Deng’s piece became an instant international headline.

However, this author’s two-hour lunch with Deng in Beijing, after his publication, revealed that the episode was entirely his personal initiative. He was not “on a mission.” The foreign ministry didn’t consult him. In fact, the foreign ministry also found out about his article the same time as everyone else ― after it was published.

According to Deng, the Chinese foreign ministry subsequently lodged an angry complaint to his employer. Soon afterwards, he was fired.

While the fact that his column drew worldwide attention and his article made a huge impact on shaping the perception of the Chinese policy shift on North Korea, the very fact that he was dismissed and fired from his post at the Communist Party organization received relatively little media coverage and a considerable number of the public were not aware of it. This resulted in a significant “information asymmetry” in the way the outside world still understands the matter.

A key question that arises was why he bothered to write the piece, which cost his career?

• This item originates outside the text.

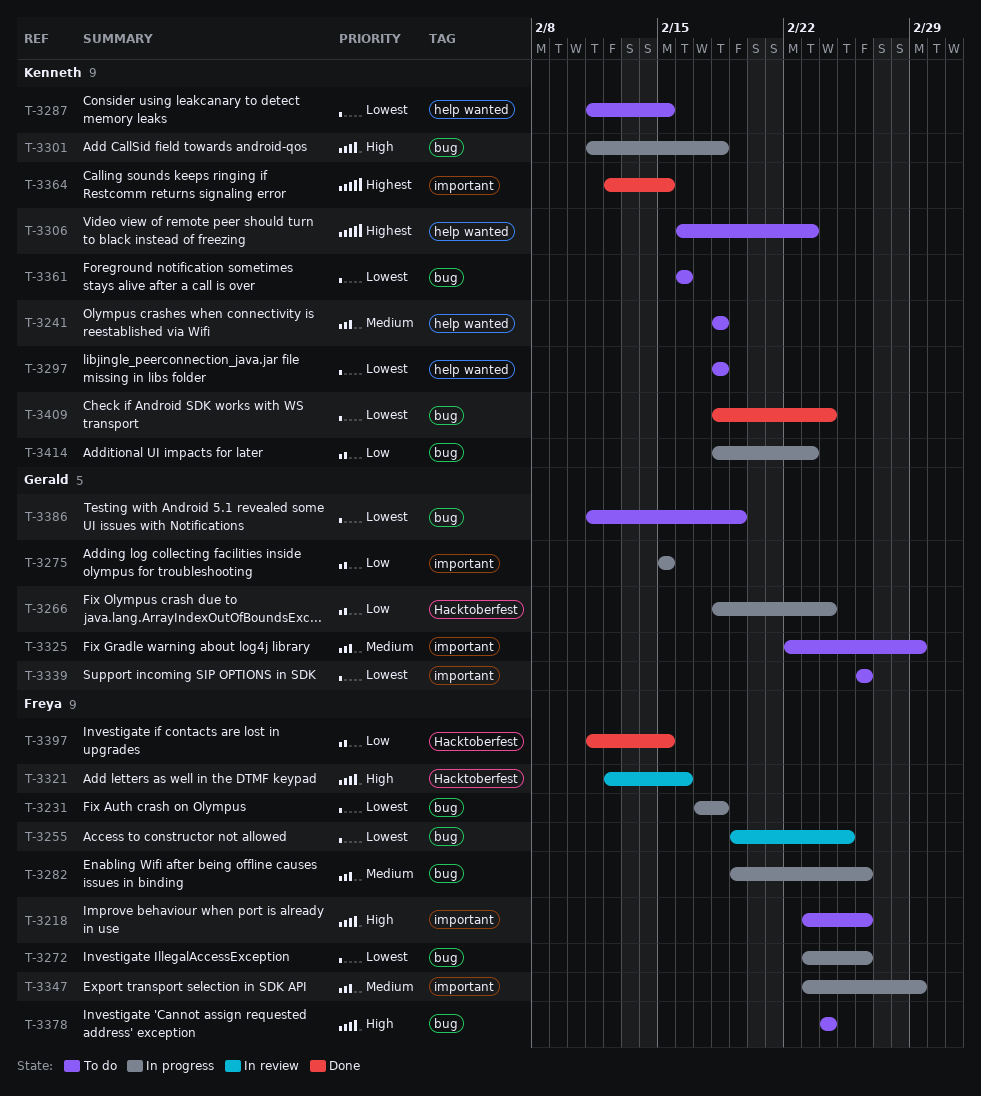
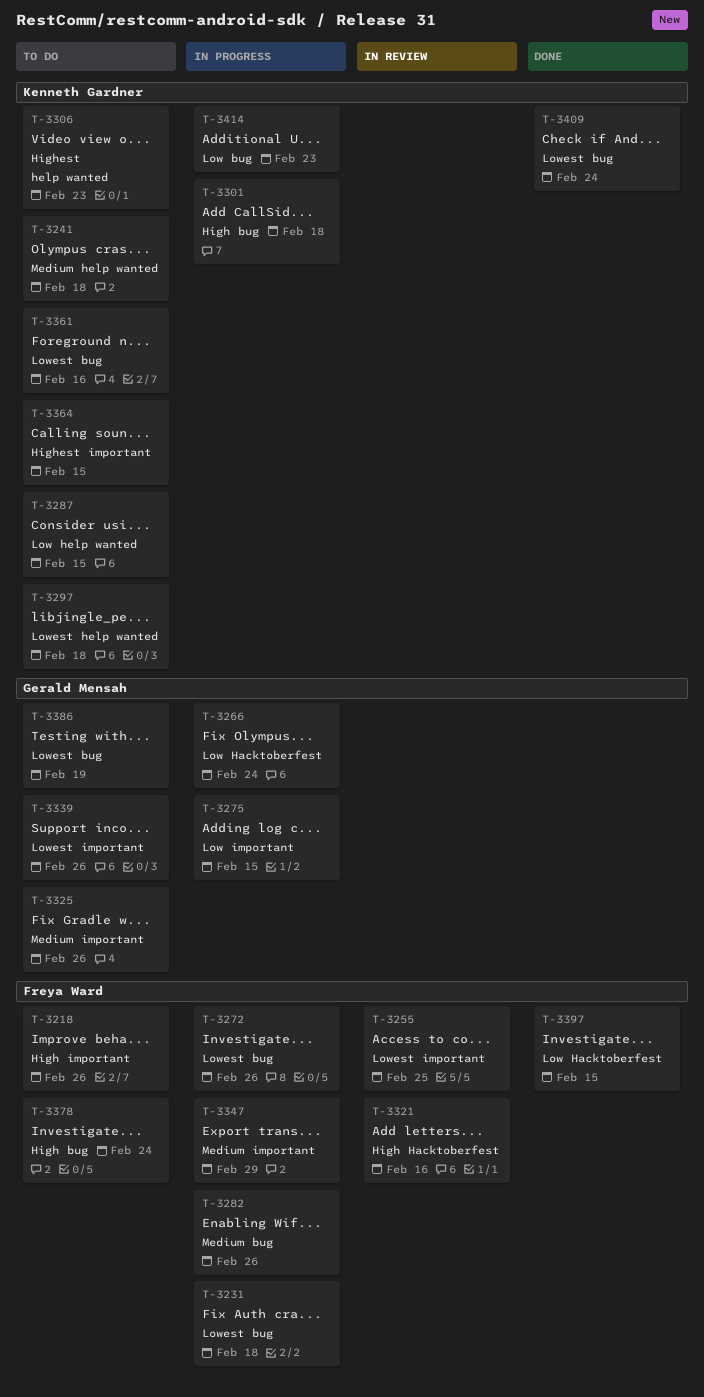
T-3255, label: bug -> important
T-3287, priority: Lowest -> Low
T-3325, due: Feb 29 -> Feb 26
T-3364, status: Done -> To do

Surprisingly, his motivation appeared to be more personally based ― partly polemic and partly opportunistic. And it may have more to do with his mistake in misjudging China’s censorship line. Deng was savvy about it and, in fact, his job involved reviewing the political correctness of the material to be published in the Communist Party publication. Apparently, this time, he failed the test.

“In today’s China, you have more freedom to voice your views and that’s fine as long as it doesn’t directly challenge the legitimacy of the Communist Party rule. I thought I knew where the boundary was,” Deng told me.

Deng speculated that his article backfired because it was published at a particularly sensitive time when China’s ties with North Korea became the focus of the world’s attention, and he earned the ire of the Chinese government.

It was also established during my conversation with Deng that he had previously sent out the article to several Chinese media outlets first. All of them rejected it – a clear indication that his article stood outside the Chinese Communist Party’s thinking.

Looking back on Deng’s case, a Chinese scholar said he knew Deng’s act would amount to political suicide in China: “Deng argued that we should abandon North Korea. But it was him who was abandoned.”

An important detail of Deng’s case is that Deng himself didn’t believe China would actually abandon North Korea, even though he wrote so. He told me that the Chinese government would not change its policy on North Korea even though a growing number of Chinese citizens were publicly expressing their anger towards North Korea and their frustrations on the Chinese government’s policy, including using the increasingly vocal social media platforms.

“The [Communist Party] leadership believes the public is not thinking clearly from the national interest’s perspective,” Deng said, indicating that the Chinese leadership still regards North Korea as a geopolitical asset. In a country where leaders are not directly elected by public votes, the government can still sustain its old policy, despite some public discontent – at least so far. Deng’s remark thus explains why there is the gap between Chinese public’s negative perception on North Korea and the Chinese government’s actual policy. Even though some liberal Chinese intellectuals and scholars have voiced their personal views on North Korea, traditional thinking and conservative mindset at the Chinese leadership in support of China-North Korea ties still dominate China’s policy on North Korea.